Before cable’s TV’s specialization, science programming on television was a rarity, so when PBS originally aired the 13-hour series Cosmos: A Personal Voyage in 1980, it was an immediate hit and remains the most widely viewed PBS series ever worldwide. One of the primary reasons for Cosmos’ popularity was its creator and host, Carl Sagan, who came across as a kindly, wise teacher gently leading viewers through the wonders of the universe.
I, like many others, first became acquainted with Carl Sagan during the initial run of Cosmos and attribute my layman’s interest in science to his contagious sense of wonder. One of the first books I ever bought was his exploration of evolution and how it relates to religious mythology in The Dragons of Eden. And if there’s one book that I believe should be (but alas never will be) mandatory reading for every high school freshman, it’s The Demon Haunted World: Science as a Candle in the Darkness, his very readable primer on the scientific method and maintaining a healthy skepticism, or what Sagan calls ‘baloney detection’.

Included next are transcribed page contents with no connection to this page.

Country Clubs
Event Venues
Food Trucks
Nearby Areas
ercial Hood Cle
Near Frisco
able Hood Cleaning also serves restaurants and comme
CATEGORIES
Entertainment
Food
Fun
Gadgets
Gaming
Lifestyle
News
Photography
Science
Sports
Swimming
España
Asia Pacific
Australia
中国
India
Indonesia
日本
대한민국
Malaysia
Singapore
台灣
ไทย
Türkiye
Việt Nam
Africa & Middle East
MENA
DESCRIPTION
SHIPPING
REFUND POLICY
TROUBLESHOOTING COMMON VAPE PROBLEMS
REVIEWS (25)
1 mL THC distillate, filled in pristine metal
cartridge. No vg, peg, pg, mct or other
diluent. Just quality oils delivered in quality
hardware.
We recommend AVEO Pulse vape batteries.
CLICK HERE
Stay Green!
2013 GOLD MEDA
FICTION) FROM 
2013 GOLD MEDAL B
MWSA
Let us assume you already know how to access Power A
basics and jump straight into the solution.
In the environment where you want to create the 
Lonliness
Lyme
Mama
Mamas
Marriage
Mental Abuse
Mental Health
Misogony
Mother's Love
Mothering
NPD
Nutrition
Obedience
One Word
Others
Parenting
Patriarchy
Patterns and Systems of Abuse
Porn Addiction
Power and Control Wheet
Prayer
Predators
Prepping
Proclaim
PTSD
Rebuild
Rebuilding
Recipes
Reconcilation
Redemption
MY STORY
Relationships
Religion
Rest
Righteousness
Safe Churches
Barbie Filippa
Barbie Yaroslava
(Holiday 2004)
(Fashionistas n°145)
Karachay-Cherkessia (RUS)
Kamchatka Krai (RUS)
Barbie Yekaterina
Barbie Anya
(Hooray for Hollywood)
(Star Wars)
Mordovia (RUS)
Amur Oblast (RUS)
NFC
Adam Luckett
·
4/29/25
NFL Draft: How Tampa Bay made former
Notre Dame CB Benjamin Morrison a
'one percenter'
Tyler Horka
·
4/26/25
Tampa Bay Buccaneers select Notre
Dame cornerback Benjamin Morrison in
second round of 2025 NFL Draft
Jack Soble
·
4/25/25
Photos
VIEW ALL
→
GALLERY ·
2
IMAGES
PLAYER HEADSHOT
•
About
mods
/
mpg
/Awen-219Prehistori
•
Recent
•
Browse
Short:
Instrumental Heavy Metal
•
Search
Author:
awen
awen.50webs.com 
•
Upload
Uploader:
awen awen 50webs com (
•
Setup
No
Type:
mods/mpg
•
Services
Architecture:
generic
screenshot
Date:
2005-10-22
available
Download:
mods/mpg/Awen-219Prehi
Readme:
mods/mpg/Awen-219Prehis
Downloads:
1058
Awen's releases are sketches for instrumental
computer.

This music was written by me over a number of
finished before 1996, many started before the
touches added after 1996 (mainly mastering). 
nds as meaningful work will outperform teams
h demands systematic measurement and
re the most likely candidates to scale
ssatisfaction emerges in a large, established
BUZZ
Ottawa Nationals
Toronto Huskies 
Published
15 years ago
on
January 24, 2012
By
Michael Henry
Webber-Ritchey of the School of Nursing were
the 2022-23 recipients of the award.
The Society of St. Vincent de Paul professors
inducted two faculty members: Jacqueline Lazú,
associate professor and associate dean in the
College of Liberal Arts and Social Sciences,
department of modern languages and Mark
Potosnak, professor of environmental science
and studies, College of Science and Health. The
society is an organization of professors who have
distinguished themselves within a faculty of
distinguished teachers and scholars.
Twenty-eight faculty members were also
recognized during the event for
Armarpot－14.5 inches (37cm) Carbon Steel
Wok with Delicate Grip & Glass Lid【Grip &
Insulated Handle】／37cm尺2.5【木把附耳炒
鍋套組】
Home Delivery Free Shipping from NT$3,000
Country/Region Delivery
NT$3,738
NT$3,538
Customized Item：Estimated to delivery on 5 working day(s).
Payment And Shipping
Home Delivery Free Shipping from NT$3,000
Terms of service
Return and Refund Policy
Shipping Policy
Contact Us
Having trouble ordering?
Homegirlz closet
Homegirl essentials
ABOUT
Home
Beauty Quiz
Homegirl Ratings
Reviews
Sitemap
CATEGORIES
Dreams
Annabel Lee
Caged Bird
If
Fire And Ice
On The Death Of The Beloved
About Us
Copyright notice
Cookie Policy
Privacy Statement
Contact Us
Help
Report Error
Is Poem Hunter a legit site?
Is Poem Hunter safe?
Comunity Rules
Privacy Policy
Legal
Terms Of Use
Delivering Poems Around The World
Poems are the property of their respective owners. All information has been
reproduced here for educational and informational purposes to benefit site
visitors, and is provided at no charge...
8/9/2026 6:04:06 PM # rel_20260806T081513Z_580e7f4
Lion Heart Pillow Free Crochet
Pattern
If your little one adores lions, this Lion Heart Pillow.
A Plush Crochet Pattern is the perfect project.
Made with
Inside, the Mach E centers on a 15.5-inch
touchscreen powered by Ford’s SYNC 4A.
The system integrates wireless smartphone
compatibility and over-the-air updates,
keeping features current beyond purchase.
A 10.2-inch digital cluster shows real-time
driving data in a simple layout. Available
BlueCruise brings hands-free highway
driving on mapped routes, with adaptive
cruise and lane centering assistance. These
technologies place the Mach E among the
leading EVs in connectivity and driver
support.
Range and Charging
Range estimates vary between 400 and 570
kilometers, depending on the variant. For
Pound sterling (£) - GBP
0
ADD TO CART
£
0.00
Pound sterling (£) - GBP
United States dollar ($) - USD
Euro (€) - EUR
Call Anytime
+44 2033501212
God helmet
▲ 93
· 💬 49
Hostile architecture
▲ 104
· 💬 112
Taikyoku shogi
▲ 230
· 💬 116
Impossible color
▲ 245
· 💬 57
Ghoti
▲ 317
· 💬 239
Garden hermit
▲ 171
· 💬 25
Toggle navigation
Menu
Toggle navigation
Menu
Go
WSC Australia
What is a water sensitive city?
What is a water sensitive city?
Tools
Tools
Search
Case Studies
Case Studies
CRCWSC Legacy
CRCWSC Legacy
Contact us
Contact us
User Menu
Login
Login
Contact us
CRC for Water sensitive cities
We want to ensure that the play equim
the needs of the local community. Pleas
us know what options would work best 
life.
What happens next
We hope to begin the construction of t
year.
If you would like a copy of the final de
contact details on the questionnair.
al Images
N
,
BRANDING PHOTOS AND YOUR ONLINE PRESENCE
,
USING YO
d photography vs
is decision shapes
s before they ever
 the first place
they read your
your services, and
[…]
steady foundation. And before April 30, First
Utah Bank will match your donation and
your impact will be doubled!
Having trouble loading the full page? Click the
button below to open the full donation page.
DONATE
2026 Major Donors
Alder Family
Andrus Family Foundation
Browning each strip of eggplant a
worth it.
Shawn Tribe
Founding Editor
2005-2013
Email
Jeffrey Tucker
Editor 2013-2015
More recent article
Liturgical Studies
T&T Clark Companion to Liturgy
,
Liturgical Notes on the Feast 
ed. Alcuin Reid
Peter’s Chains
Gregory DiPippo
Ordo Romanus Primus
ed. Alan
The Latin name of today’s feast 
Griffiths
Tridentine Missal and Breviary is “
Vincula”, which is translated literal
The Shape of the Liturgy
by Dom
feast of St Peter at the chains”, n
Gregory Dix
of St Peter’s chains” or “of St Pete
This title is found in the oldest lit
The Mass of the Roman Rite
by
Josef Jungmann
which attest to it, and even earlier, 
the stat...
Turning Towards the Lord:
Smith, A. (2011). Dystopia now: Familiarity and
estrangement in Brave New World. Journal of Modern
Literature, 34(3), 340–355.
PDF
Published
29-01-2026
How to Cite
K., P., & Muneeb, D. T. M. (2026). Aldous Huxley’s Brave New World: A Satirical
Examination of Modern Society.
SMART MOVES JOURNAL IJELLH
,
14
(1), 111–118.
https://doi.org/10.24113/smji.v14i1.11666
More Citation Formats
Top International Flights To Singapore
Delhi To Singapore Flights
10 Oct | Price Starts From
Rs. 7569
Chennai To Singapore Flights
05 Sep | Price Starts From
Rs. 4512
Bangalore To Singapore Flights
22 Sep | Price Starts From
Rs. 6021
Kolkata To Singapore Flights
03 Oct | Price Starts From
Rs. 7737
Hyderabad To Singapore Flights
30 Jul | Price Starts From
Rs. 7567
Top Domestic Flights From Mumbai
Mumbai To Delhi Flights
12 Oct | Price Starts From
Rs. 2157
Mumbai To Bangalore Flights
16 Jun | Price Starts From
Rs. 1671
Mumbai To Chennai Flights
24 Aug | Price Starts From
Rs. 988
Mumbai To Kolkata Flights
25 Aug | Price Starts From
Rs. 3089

In 2014, a new incarnation of Cosmos will find its home, surprisingly enough, on the Fox network. In another unlikely twist, the series’ producer is Family Guy creator and Academy Awards host, Seth MacFarlane, who has long been interested in bringing the series back to TV. With Cosmos’ originator and host no longer around to MC the proceedings, his duties are being assumed by esteemed astrophysicist and Director of the Hayden Planetarium, Neil deGrasse Tyson, who succeeds his hero and mentor Carl Sagan as the nation’s most popular ‘popularizer’ of science. During his early academic career, Sagan tried to lure the young Mr. Tyson to study at Cornell University, where he taught, to no avail (Tyson instead chose Harvard for his undergraduate studies.). Nevertheless, they remained close friends and colleagues in the years to follow. With the involvement of Neil deGrasse Tyson and Ann Druyan (Dr. Sagan’s widow and a highly respected author and producer in her own right), I’m hopeful that this new Cosmos will soar to the heavenly heights of the original.